Extrait à lire >>
======

CA Paris, Pôle 5 ch. 5, 2 octobre 2014, n° 12-21055
PARIS
Arrêt
Infirmation
PARTIES
Demandeur :
Boiloris Développement (SARL)
Défendeur :
Sicilissimo (Sté), MJA Levy (SELAFA)
COMPOSITION DE LA JURIDICTION
Président :
Mme Perrin
Conseillers :
Mme Michel-Amsellem, M. Douvreleur
Avocats :
Mes Tarragano, Baechlin, Chevillon
Faits et procédure
La société Sicilissimo est un tour opérateur dédié à la Sicile depuis 2001 qui a été mis en redressement judiciaire le 24 août 2010.
La société Boiloris Développement (ci-après société Boiloris) exerce l'activité d'agence de voyage et de tour-opérateur. Elle a en décembre 2008 entrepris de développer son activité vers la Sicile, sous l'enseigne Sicilfly et elle a, en janvier 2009, recruté trois salariés démissionnaires de la société Sicilissimo.
Considérant que la société Boiloiris s'était rendue fautive de concurrence déloyale et de parasitisme à son préjudice, la société Sicilissimo a, sur autorisation judiciaire donnée par ordonnance du 18 novembre 2009, fait dresser un constat d'huissier dans ses locaux. Elle a ensuite assigné, le 11 mars 2010, la société Boiloris et ses anciens salariés devant le Tribunal de grande instance de Paris. Le juge de la mise en état ayant constaté l'incompétence du tribunal, l'affaire a été renvoyée devant le conseil des prud'hommes en ce qui concerne les demandes dirigées contre les salariés et devant le Tribunal de commerce de Paris en ce qui concerne les demandes dirigées contre la société Boiloris.
Par jugement du 24 août 2010, la société Sicilissimo a été placée en liquidation judiciaire immédiate par le Tribunal de commerce de Paris qui a désigné en qualité de mandataire liquidateur la société MJA Levy, prise en la personne de Me Levy.
Par jugement du 26 octobre 2012, assorti de l'exécution provisoire, le Tribunal de commerce de Paris a condamné la société Boiloris à payer à la société MJA Levy, ès-qualités de liquidateur judiciaire de la société Sicilissimo :
la somme de 125 058,50 euros avec intérêts au taux légal à compter de la signification du présent jugement ;
la somme de 15 000 euros au titre de l'article 700 du Code de procédure civile.

======

Consigne 1 >>
Recopiez fidèlement le passage de l'extrait de l'arrêt qui va de "Par jugement du 24" à "de procédure civile.".
Consigne 2 >>
D'après l'extrait de l'arrêt, quelle société le Tribunal de commerce de Paris a-t-il désignée comme mandataire liquidateur de la société Sicilissimo ?

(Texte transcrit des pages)
======

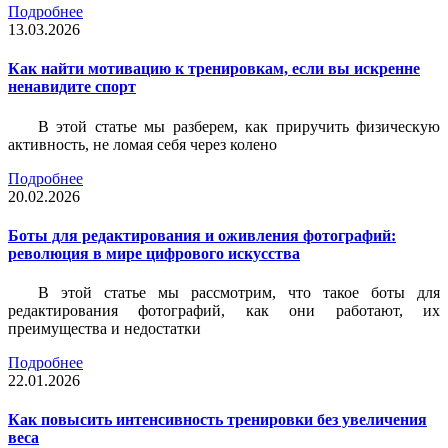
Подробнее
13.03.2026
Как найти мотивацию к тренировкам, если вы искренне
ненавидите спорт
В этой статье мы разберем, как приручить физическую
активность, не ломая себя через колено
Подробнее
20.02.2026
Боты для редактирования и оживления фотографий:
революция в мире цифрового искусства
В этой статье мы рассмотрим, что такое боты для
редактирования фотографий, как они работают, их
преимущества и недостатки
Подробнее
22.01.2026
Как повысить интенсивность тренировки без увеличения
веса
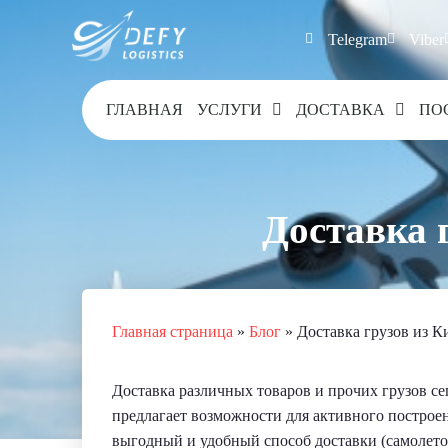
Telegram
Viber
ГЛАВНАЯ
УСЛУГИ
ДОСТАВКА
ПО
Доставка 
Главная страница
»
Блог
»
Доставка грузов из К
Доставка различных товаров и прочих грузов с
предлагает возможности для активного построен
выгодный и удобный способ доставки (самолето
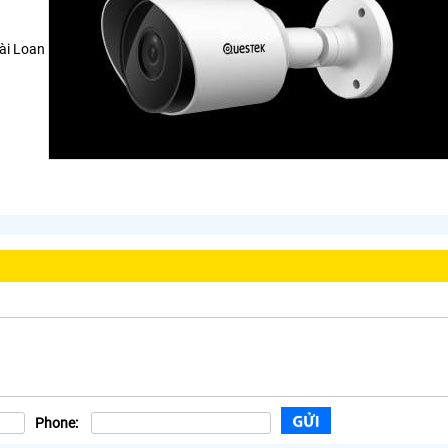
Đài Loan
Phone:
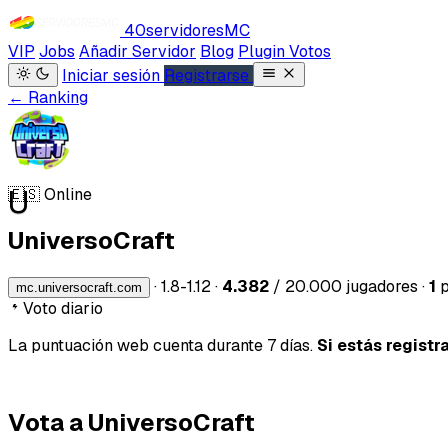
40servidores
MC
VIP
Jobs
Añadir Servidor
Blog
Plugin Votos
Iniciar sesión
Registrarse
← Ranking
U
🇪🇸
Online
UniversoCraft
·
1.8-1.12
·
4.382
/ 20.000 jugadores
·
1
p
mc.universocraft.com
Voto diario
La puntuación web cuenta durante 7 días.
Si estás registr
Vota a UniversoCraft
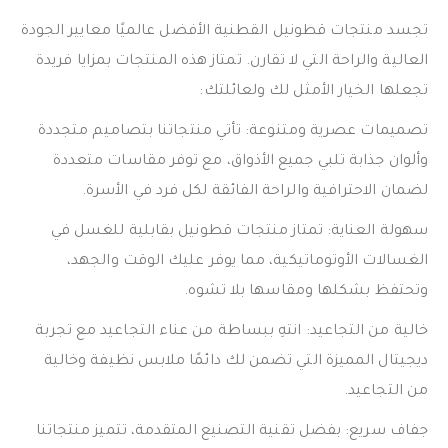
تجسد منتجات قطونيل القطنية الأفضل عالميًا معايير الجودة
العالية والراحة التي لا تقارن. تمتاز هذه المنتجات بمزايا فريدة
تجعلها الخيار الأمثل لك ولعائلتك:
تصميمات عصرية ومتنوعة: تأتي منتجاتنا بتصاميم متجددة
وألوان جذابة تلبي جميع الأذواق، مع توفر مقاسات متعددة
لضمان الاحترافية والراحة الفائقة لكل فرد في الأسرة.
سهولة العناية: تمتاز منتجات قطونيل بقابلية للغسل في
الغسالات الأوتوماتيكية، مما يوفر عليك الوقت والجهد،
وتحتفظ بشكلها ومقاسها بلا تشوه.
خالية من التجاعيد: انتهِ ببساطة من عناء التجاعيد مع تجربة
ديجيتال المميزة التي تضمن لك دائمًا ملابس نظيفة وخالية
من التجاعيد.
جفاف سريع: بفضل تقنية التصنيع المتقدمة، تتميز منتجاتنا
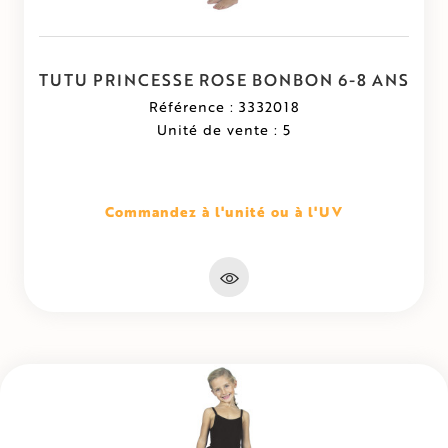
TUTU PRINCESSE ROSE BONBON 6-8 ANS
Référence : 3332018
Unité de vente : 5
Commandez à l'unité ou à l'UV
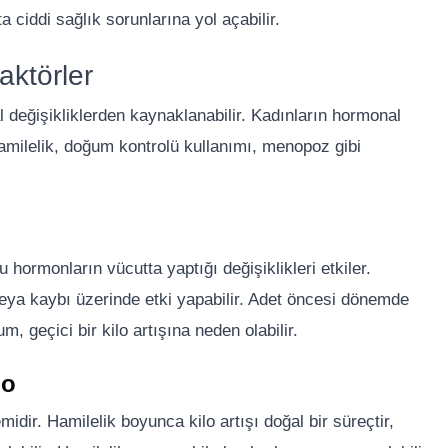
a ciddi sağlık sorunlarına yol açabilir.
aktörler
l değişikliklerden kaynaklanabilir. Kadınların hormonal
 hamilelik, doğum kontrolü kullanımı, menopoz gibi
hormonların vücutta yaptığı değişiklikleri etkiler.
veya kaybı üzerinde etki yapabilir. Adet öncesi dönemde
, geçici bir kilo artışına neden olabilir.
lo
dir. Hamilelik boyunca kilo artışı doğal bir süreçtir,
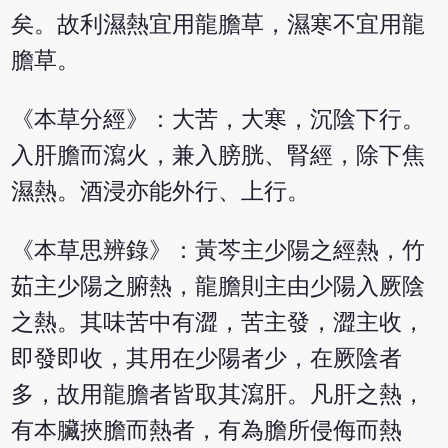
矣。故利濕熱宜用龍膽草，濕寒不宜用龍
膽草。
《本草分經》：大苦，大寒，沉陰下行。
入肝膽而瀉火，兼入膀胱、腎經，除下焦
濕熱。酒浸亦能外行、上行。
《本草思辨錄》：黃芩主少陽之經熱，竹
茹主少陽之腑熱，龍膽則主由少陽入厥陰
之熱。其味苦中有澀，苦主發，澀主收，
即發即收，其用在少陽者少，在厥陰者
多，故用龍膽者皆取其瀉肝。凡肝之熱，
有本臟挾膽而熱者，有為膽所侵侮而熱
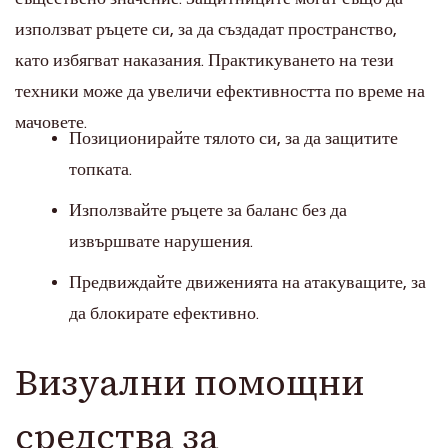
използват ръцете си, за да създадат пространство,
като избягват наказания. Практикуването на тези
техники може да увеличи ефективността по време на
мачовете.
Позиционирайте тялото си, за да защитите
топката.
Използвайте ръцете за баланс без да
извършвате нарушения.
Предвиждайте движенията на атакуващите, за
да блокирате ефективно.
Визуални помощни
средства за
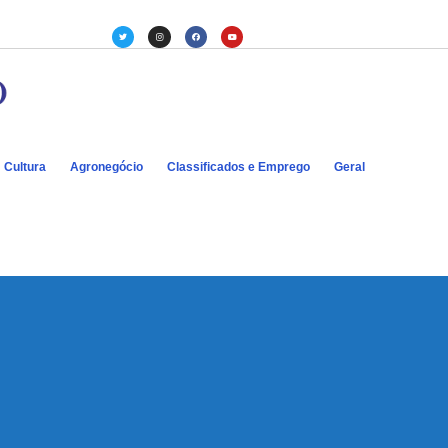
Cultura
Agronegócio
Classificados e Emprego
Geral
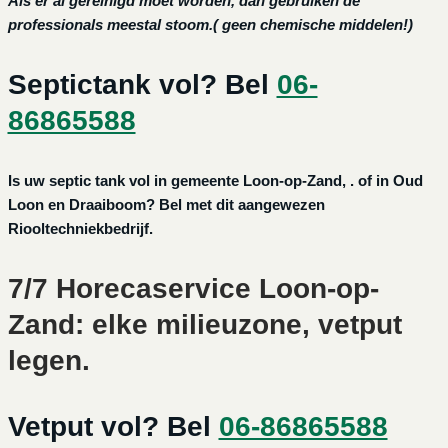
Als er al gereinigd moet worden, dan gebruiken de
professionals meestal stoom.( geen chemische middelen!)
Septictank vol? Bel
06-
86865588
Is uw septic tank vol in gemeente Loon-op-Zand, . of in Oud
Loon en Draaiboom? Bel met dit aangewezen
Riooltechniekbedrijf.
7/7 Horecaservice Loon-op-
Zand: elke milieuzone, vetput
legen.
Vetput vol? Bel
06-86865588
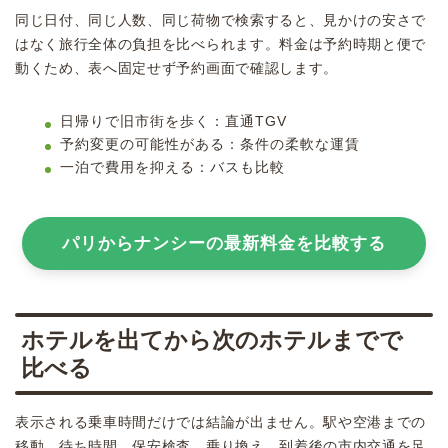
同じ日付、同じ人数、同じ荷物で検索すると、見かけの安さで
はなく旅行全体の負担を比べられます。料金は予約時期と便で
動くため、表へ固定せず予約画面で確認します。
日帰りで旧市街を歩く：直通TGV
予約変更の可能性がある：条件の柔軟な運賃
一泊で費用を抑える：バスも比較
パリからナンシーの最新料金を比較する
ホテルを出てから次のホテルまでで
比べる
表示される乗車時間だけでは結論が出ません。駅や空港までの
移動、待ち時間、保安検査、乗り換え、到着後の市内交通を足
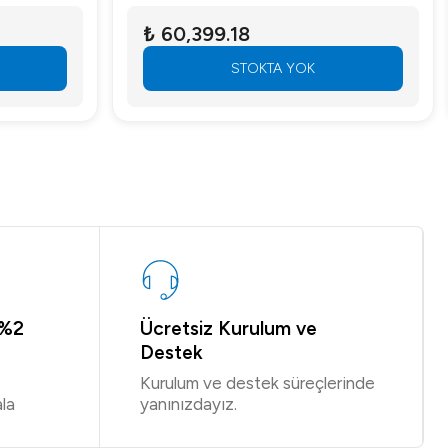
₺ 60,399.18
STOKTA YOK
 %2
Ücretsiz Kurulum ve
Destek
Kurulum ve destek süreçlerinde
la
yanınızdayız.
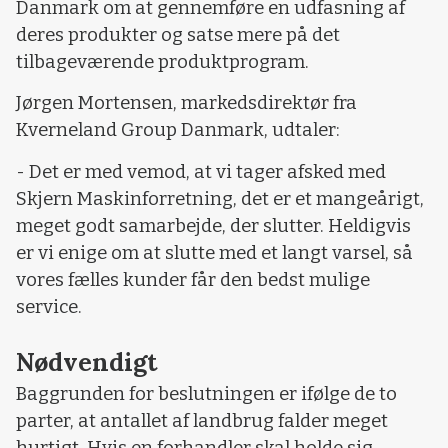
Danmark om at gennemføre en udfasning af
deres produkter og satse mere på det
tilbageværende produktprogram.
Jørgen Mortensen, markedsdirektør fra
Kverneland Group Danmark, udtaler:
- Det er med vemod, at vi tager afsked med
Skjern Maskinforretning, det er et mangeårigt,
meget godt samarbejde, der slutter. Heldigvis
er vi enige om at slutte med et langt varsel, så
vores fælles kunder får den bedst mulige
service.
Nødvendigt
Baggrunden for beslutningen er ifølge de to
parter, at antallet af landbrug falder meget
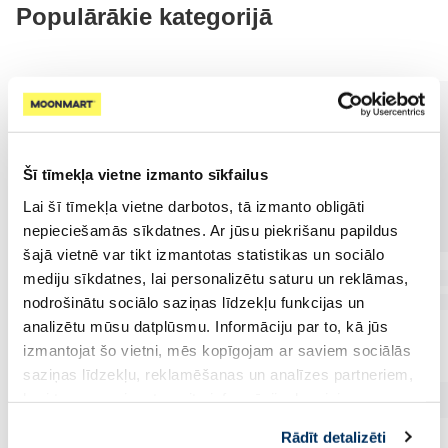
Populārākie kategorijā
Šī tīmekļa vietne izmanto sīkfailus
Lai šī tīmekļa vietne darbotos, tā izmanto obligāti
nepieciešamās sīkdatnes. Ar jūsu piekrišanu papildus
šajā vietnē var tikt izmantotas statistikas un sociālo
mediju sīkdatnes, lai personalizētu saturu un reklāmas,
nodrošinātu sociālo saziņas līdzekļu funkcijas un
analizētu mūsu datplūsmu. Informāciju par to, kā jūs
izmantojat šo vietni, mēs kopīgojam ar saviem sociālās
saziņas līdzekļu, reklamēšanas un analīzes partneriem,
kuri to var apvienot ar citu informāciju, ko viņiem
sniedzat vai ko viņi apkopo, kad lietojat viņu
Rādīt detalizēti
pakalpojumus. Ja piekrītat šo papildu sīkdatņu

======

Réponse 1 >>
Par jugement du 24 août 2010, la société Sicilissimo a été placée en liquidation judiciaire immédiate par le Tribunal de commerce de Paris qui a désigné en qualité de mandataire liquidateur la société MJA Levy, prise en la personne de Me Levy.
Par jugement du 26 octobre 2012, assorti de l'exécution provisoire, le Tribunal de commerce de Paris a condamné la société Boiloris à payer à la société MJA Levy, ès-qualités de liquidateur judiciaire de la société Sicilissimo :
la somme de 125 058,50 euros avec intérêts au taux légal à compter de la signification du présent jugement ;
la somme de 15 000 euros au titre de l'article 700 du Code de procédure civile.

Réponse 2 >>
La société MJA Levy, prise en la personne de Me Levy.